**Aim of the task:**
State how many lines in the records below contain the word "reads", treating uppercase and lowercase letters as different. Reply with the number alone.

Items from a dataset:

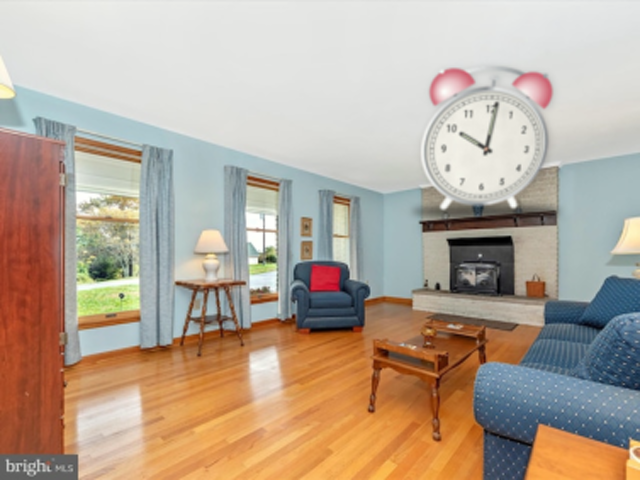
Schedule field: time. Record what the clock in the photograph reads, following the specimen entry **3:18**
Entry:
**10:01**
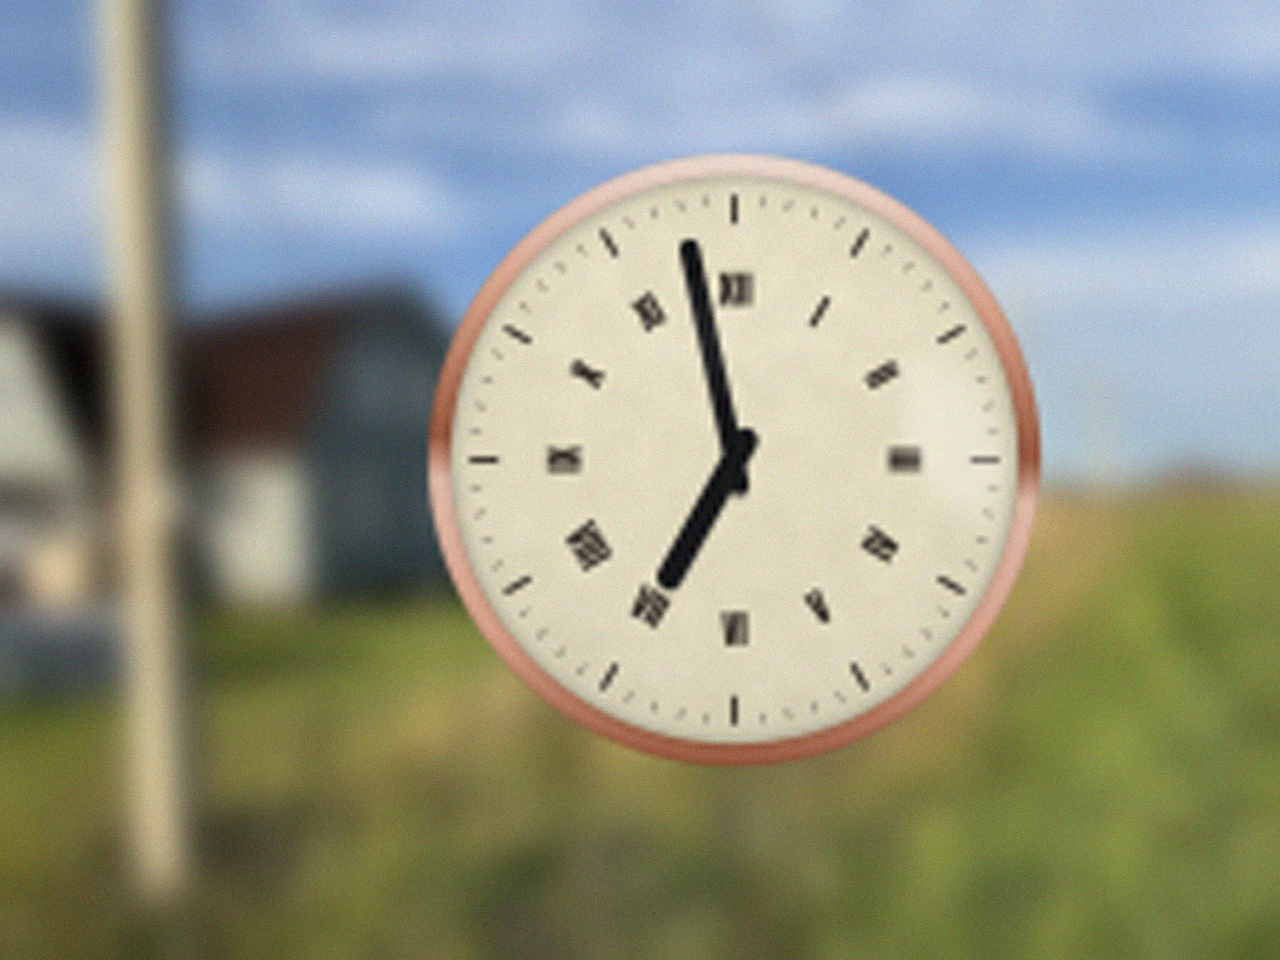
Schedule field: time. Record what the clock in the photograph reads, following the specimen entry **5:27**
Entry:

* * *

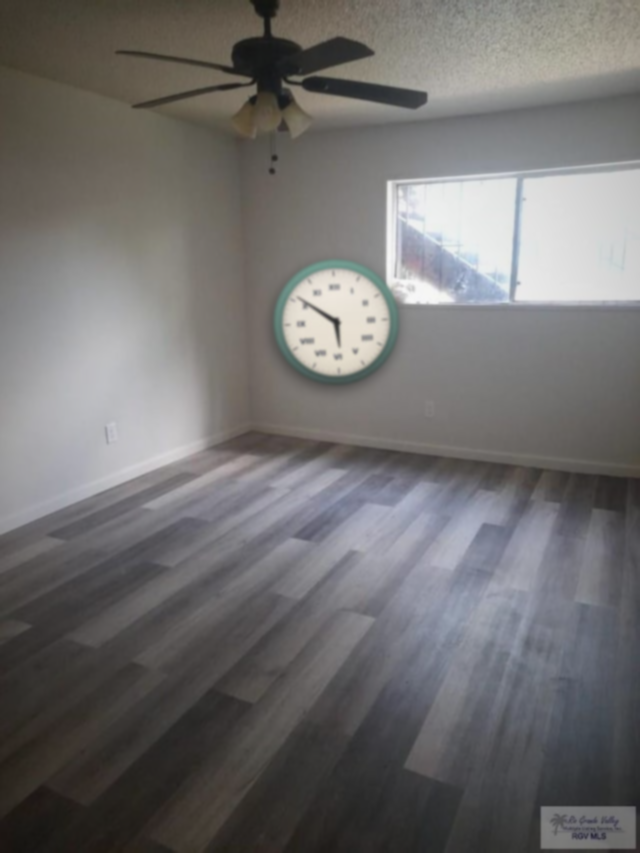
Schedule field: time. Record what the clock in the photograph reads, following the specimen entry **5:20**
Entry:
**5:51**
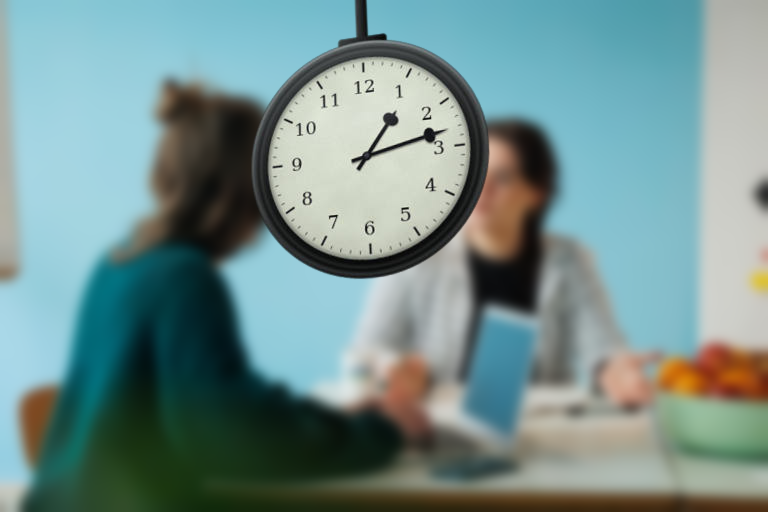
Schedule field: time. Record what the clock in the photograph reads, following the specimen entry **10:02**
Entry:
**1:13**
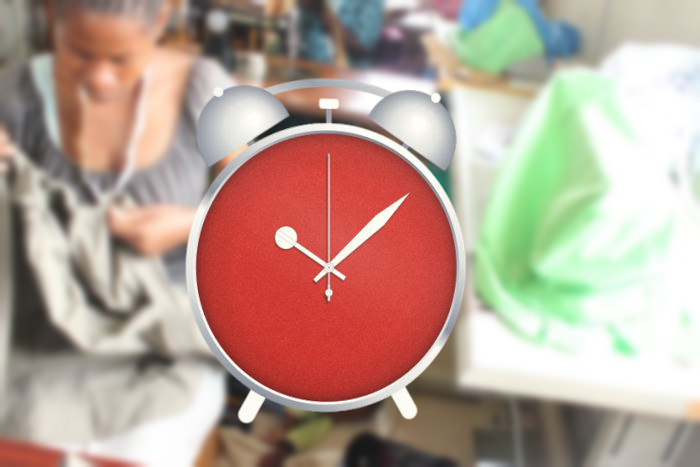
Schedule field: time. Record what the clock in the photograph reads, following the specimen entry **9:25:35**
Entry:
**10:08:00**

**Task response:**
5